For the past two years, the Meserete Kristos Church (MKC)—the Anabaptist denominational body in Ethiopia—has been working with communities and local institutions to restore peace between warring ethnic groups in the Nono district of the West Shewa Zone of Oromia Regional State.

The targets of the peacebuilding projects are mainly youth and adults. MKC facilitated different types of training, trauma healing sessions and community conversations in conflict-hit villages.

The reconciliation process has been progressing well and is now at its final stage to settle the issues.

Earlier this summer, I was in the area to discuss the reconciliation process with the traditional elders and the local government authorities. I got an opportunity to meet with a woman who received the training and facilitated community conversations on peacebuilding in their villages.

Her name is Bontu. She lost her husband after two years of married life. She bore one child before her husband was killed during the ethnic violence three years ago.

Bontu was identified by the community as one of the survivors who needed trauma healing because of what she went through during the violence. She participated in a series of trauma healing sessions, and she recovered from the trauma.

Now, she is one of the active volunteers who is helping other women who were affected by the ethnic violence in the community. She told me how the training and trauma-healing sessions helped her recover.

However, during our conversations, she shared with me something I did not expect. Her three-year-old son asks her to buy him a gun. He presents his request every evening when they are alone in the house.

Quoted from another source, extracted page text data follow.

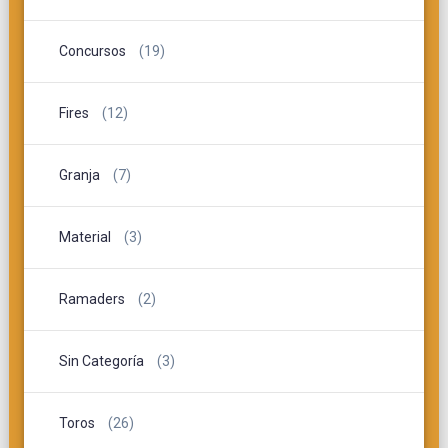
Concursos
(19)
Fires
(12)
Granja
(7)
Material
(3)
Ramaders
(2)
Sin Categoría
(3)
Toros
(26)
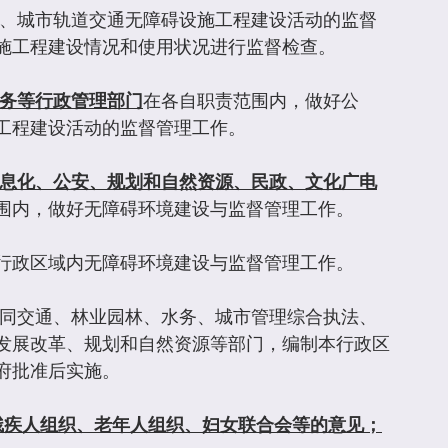
、城市轨道交通无障碍设施工程建设活动的监督
施工程建设情况和使用状况进行监督检查。
务等行政管理部门
在各自职责范围内，做好公
工程建设活动的监督管理工作。
息化、公安、规划和自然资源、民政、文化广电
围内，做好无障碍环境建设与监督管理工作。
行政区域内无障碍环境建设与监督管理工作。
会同交通、林业园林、水务、城市管理综合执法、
发展改革、规划和自然资源等部门，编制本行政区
府批准后实施。
残疾人组织、老年人组织、妇女联合会等的意见；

She thought he wanted a toy gun. Recently, he told her that he wanted a real gun to kill the person who killed his father. She said that she almost fainted. She did not imagine that her son was preparing himself for revenge at this age.

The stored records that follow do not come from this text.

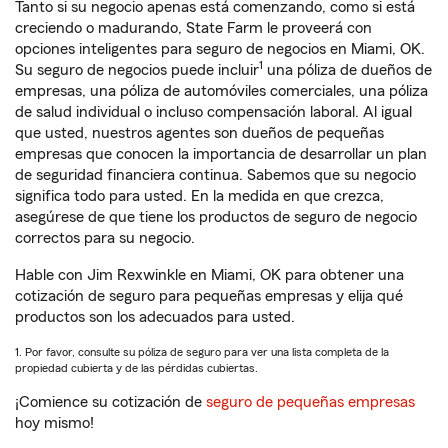
Tanto si su negocio apenas está comenzando, como si está
creciendo o madurando, State Farm le proveerá con
opciones inteligentes para seguro de negocios en Miami, OK.
1
Su seguro de negocios puede incluir
una póliza de dueños de
empresas, una póliza de automóviles comerciales, una póliza
de salud individual o incluso compensación laboral. Al igual
que usted, nuestros agentes son dueños de pequeñas
empresas que conocen la importancia de desarrollar un plan
de seguridad financiera continua. Sabemos que su negocio
significa todo para usted. En la medida en que crezca,
asegúrese de que tiene los productos de seguro de negocio
correctos para su negocio.
Hable con Jim Rexwinkle en Miami, OK para obtener una
cotización de seguro para pequeñas empresas y elija qué
productos son los adecuados para usted.
1. Por favor, consulte su póliza de seguro para ver una lista completa de la
propiedad cubierta y de las pérdidas cubiertas.
¡Comience su cotización de
seguro de pequeñas empresas
hoy mismo!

Bontu’s son was told by other children in the village that his father was killed by someone from the other ethnic group and that he should seek revenge when he grows up.

Bontu asked me if MKC could help children affected by ethnic violence. It was a question that I was not prepared to answer.

I have recognized that this is one of the needs of the community that we should address.

The sustainability of the peace we are trying to restore now depends on the type of children we are nurturing.